I wonder how much of what Eris told the author was verified. Is he actually
going to church? Does he actually have a Pennsylvania girlfriend?

------
6stringmerc
> _His real life and his virtual life were completely separate._

Whoa, whoa, whoa - that's maybe something a person like Eris would say, as
some kind of defense, but even after faking suicide, getting a fresh start,
and going back? No, they're not separate. That's an addiction[1].

This whole story reads like a functioning heroin addict who finally can't hold
it all together anymore. I completely understand there's a great deal of
trauma and history to acknowledge - depression and physiological issues are
not minor things to be brushed aside in discussion. Context does matter.

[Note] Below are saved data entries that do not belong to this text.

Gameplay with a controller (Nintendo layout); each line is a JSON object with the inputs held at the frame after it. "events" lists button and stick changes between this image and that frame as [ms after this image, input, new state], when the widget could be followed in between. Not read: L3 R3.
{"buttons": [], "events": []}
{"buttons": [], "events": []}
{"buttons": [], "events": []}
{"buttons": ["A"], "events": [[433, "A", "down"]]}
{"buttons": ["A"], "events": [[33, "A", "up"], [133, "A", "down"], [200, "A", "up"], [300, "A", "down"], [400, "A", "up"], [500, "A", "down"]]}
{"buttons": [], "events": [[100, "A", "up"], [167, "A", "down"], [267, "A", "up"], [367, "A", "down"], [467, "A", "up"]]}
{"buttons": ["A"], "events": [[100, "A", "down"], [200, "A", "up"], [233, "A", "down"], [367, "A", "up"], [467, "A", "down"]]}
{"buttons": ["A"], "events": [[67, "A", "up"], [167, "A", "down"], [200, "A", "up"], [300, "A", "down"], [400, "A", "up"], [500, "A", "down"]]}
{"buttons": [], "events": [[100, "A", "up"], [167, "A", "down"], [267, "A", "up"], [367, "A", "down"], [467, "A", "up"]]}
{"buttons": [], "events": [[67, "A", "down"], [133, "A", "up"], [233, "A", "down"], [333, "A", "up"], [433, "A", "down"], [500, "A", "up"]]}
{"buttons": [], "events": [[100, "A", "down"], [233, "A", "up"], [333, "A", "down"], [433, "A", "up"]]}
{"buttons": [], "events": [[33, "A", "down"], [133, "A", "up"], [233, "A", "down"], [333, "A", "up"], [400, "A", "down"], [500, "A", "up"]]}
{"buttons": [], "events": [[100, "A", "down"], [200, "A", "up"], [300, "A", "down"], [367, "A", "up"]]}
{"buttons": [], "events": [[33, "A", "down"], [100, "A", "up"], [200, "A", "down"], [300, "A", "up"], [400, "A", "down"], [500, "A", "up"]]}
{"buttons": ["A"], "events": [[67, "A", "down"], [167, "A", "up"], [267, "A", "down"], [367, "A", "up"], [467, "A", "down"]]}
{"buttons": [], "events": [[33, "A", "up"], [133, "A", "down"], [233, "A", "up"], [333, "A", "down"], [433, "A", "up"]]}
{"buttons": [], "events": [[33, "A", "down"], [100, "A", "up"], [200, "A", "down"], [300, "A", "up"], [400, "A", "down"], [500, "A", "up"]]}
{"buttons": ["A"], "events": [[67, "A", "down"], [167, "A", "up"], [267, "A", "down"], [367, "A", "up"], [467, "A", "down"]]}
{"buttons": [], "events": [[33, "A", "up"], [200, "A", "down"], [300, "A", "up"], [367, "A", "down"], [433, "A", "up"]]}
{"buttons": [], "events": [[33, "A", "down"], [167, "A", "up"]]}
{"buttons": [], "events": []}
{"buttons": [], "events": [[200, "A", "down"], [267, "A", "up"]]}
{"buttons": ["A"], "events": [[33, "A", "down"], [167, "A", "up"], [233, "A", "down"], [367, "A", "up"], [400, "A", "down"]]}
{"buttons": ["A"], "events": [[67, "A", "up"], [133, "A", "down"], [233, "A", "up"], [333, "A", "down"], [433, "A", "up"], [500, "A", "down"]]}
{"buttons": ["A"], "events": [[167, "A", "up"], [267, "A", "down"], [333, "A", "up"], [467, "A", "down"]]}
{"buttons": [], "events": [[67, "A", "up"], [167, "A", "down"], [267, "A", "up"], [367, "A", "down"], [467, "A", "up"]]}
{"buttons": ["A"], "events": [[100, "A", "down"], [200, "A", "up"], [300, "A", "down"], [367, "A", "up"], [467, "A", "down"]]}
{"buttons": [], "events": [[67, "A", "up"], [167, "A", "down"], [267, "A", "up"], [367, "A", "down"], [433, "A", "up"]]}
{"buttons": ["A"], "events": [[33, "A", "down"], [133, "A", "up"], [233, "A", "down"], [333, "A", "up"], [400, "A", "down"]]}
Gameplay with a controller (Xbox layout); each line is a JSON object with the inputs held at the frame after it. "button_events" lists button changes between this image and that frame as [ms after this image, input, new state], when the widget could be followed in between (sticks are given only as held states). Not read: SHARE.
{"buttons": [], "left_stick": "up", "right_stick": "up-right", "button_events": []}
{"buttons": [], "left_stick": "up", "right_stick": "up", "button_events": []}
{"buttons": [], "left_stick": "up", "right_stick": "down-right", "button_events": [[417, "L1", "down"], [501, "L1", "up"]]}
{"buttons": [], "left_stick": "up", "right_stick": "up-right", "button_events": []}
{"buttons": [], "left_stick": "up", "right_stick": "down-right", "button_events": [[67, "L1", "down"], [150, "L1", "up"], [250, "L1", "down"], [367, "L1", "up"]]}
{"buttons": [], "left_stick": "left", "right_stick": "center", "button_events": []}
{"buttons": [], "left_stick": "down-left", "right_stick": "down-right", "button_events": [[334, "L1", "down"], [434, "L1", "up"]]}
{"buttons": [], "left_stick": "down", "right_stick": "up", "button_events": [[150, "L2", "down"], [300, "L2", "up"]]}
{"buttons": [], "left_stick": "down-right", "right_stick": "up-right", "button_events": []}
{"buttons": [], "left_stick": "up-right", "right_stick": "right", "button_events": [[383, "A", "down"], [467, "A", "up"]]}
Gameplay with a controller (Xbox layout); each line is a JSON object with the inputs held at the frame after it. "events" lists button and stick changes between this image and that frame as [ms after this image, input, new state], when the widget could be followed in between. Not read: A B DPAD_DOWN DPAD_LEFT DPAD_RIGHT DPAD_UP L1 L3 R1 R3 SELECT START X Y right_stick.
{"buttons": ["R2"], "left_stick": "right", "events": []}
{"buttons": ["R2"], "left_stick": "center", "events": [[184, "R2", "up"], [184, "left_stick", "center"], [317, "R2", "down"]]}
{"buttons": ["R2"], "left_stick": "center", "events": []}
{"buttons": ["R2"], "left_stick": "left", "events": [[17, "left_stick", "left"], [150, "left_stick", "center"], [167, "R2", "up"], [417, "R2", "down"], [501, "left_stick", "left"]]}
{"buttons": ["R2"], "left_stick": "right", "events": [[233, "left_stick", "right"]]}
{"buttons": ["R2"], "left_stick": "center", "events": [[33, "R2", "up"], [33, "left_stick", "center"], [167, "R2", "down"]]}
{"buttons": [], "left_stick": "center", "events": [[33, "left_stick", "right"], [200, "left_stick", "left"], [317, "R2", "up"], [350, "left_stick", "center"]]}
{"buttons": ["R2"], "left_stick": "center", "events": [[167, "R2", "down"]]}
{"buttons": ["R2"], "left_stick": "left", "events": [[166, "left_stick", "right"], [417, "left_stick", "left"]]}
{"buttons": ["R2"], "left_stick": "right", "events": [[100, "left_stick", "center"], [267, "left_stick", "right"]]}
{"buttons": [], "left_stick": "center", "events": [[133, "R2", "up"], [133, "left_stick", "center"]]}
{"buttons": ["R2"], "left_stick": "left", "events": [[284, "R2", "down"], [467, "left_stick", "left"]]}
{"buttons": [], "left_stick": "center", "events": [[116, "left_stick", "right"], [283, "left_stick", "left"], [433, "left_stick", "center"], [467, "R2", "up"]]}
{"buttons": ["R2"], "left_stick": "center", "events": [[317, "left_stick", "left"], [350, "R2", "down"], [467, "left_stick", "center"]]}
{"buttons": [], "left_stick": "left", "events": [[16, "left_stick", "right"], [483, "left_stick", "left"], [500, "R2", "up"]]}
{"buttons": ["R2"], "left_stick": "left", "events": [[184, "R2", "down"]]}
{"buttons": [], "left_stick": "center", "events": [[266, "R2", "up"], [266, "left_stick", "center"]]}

All that noted, what a selfish way to go through life. What a perfect example
of lessons to teach young people about interactions online, in that shared
community values (morals? ethics?) aren't baked into the online experience -
in fact, quite the opposite. The freedom can be abused, and having some
personal buffer zones is important, otherwise a person will end up lying to
themselves and others like Eris, saying that they have a real life, which is
just one of the many lies they will tell to make themselves feel better.

[1] Speaking from experience in online gaming community multiplayer Half-Life,
which was a significant social outlet in conjuntion with the GamersX and
eventual stand-alone [R]age Board for Elites. A lot of this story is familiar,
both good and bad memories. RIP Neo Babson Maximus.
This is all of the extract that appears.